Work task -> Pull every line with "رافعات" from the material.

Information shown ->

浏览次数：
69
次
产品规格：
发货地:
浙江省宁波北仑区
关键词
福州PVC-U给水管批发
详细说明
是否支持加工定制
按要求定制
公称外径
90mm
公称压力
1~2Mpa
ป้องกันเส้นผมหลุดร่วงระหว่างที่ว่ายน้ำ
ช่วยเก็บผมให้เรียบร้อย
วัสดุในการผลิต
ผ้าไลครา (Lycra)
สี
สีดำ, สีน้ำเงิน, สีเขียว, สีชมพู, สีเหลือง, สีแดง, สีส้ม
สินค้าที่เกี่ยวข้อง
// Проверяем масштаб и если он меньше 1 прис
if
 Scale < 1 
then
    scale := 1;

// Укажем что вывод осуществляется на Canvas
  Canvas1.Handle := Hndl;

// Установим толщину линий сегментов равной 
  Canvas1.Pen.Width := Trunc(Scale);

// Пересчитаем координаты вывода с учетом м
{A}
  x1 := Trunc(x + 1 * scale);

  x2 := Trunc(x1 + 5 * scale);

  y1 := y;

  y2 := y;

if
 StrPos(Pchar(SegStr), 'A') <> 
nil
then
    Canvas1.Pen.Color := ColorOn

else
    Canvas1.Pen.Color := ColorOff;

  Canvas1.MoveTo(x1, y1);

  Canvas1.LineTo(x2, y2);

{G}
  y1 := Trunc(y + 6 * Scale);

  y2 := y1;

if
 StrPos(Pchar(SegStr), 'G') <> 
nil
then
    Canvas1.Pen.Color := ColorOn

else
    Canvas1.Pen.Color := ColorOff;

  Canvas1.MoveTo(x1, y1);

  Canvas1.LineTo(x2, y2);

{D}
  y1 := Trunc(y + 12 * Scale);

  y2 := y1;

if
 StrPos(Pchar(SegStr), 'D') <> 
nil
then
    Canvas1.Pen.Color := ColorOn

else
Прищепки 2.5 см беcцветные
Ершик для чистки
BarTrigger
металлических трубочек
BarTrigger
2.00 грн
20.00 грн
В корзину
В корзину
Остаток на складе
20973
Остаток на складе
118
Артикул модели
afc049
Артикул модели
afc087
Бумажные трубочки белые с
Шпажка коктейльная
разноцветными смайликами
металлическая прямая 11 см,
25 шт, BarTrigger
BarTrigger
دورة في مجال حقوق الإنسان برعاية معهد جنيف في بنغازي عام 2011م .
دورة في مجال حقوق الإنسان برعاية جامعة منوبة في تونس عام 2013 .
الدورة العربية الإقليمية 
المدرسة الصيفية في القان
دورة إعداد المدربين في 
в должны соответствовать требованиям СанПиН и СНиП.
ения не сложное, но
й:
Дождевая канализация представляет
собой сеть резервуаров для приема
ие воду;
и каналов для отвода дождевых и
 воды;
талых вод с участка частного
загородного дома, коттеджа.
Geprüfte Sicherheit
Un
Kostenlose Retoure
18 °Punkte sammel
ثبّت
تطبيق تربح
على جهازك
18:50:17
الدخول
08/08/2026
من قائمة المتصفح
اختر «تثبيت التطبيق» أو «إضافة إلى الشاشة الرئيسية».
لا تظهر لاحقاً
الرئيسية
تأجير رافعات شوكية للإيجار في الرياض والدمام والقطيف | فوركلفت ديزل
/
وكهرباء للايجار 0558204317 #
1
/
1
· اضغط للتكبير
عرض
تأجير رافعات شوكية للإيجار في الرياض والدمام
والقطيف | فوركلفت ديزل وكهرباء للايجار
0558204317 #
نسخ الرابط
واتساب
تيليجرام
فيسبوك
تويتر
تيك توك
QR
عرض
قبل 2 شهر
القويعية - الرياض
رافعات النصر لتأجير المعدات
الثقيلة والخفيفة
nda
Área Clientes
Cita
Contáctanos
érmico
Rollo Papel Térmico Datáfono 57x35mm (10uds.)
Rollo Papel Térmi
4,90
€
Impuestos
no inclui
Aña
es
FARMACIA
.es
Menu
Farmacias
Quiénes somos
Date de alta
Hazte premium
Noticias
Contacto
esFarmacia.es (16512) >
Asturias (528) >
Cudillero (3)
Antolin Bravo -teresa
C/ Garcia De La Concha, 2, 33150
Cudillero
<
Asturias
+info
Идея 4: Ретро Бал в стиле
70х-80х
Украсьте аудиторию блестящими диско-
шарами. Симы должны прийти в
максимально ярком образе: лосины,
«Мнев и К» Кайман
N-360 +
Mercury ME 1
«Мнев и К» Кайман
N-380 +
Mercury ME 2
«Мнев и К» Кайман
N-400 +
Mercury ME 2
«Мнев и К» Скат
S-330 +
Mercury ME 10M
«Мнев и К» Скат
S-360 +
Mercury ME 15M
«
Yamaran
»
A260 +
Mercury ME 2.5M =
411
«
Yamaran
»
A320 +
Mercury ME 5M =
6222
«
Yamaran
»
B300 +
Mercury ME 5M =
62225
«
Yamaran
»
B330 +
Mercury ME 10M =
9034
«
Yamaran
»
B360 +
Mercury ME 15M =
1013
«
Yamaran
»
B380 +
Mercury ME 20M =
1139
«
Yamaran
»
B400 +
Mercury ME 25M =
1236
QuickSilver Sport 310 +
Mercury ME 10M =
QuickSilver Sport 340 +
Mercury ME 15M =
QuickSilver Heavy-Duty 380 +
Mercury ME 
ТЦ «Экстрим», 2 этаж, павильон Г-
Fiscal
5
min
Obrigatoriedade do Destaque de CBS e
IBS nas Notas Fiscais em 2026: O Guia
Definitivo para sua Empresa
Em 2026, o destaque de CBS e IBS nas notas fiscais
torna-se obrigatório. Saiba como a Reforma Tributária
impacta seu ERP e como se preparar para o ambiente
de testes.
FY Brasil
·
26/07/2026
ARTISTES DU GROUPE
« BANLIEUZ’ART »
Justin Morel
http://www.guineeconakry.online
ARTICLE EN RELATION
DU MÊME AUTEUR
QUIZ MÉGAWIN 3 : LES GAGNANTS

Response ->
تأجير رافعات شوكية للإيجار في الرياض والدمام والقطيف | فوركلفت ديزل
تأجير رافعات شوكية للإيجار في الرياض والدمام
رافعات النصر لتأجير المعدات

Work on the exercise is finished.